CUDA FFT: a bit short?

Well, I managed to get CUDA up and running, after installing a 32-bit Linux distribution, and almost all of the SDK samples worked just fine.

However, one problem is that the FFT sample only supports length 512 arrays, it seems. If CUDA is to be useful at all for the FFT stuff I want to use it for, I’m going to need to run FFT’s on 1-D arrays that are millions in length. Is it at all feasible to do this on the G8x efficiently?

The current beta release supports 1D/2D/3D transforms up to 16384 in each dimension.

The limit will be increased in future releases for 1D transforms.

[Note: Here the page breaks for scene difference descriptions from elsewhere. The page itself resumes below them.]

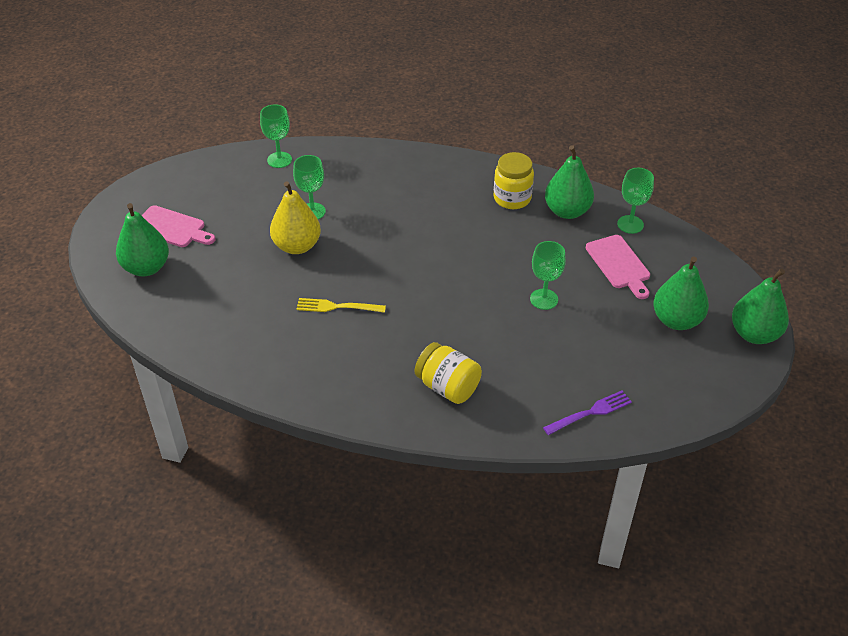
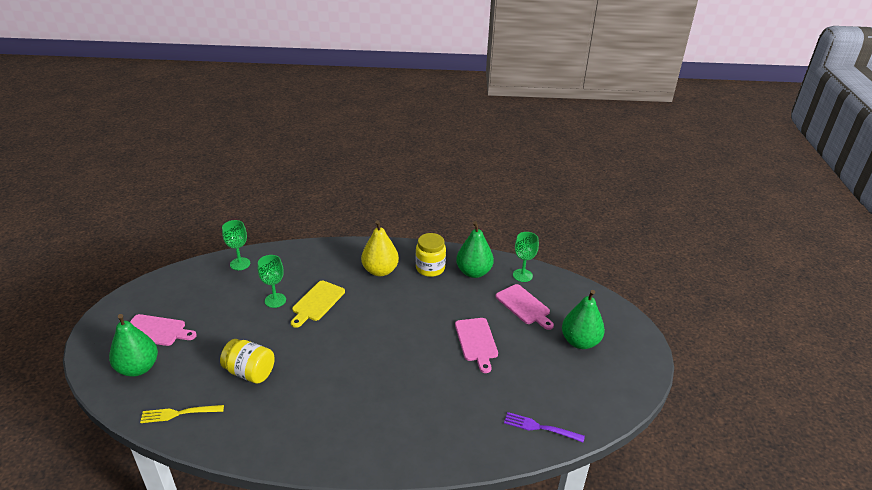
camera: 15 degrees left, 10 degrees down
(297, 246) = (268, 330): yellow pear -> yellow pear (380, 271)
(337, 307) = (312, 375): yellow fork -> yellow fork (179, 413)
(361, 221) = (317, 302): none -> yellow cutting board
(448, 387) = (420, 427): yellow jar -> yellow jar (250, 372)
(544, 299) = (476, 341): green goblet -> pink cutting board
(590, 412) = (540, 427): purple fork -> purple fork turned 120 degrees counterclockwise
(754, 334) = (639, 343): green pear -> none

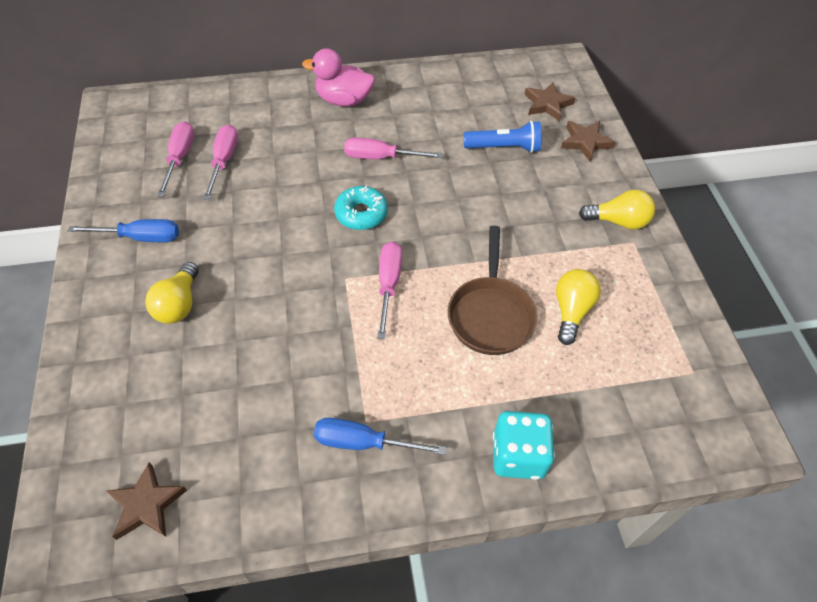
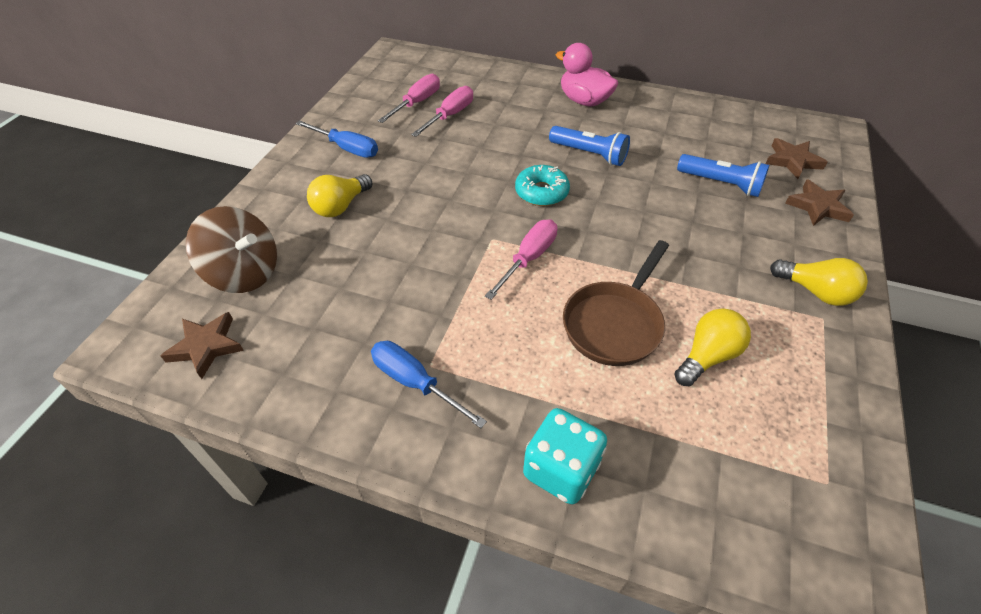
camera: 30 degrees right, 5 degrees down
(130, 415) = (244, 273): none -> brown spinning top
(380, 157) = (589, 154): pink screwdriver -> blue flashlight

Hmm. Thanks. I’ll have to look into it a bit more closely, then, to find out what is going wrong. 16384 is the bare minimum for these FFT’s to be of any use to me, so perhaps I’ll be able to get something done after all.

Will that limit become a function of available system memory only or some lower number?

The 1D transform will be able to handle up to 1M elements.

Is that 1M bound by card memory or by implementation decisions? Any plans to go beyond that or should we begin developing user code to go higher?

It is limited by implementation decisions.

If you want to do very long transforms that are power of 2, take a look at the presentation that Cleve Moler gave to SC06 for the HPC benchmark
(http://www.hpcchallenge.org/presentations/sc2006/moler-slides.pdf).

You can easily implement a very long one, doing a bunch of 1D in batch mode, a transpose ( for which there is now an efficient implementation in the new examples), a multiplication by a proper twiddle factor followed by another transpose and more 1D ffts.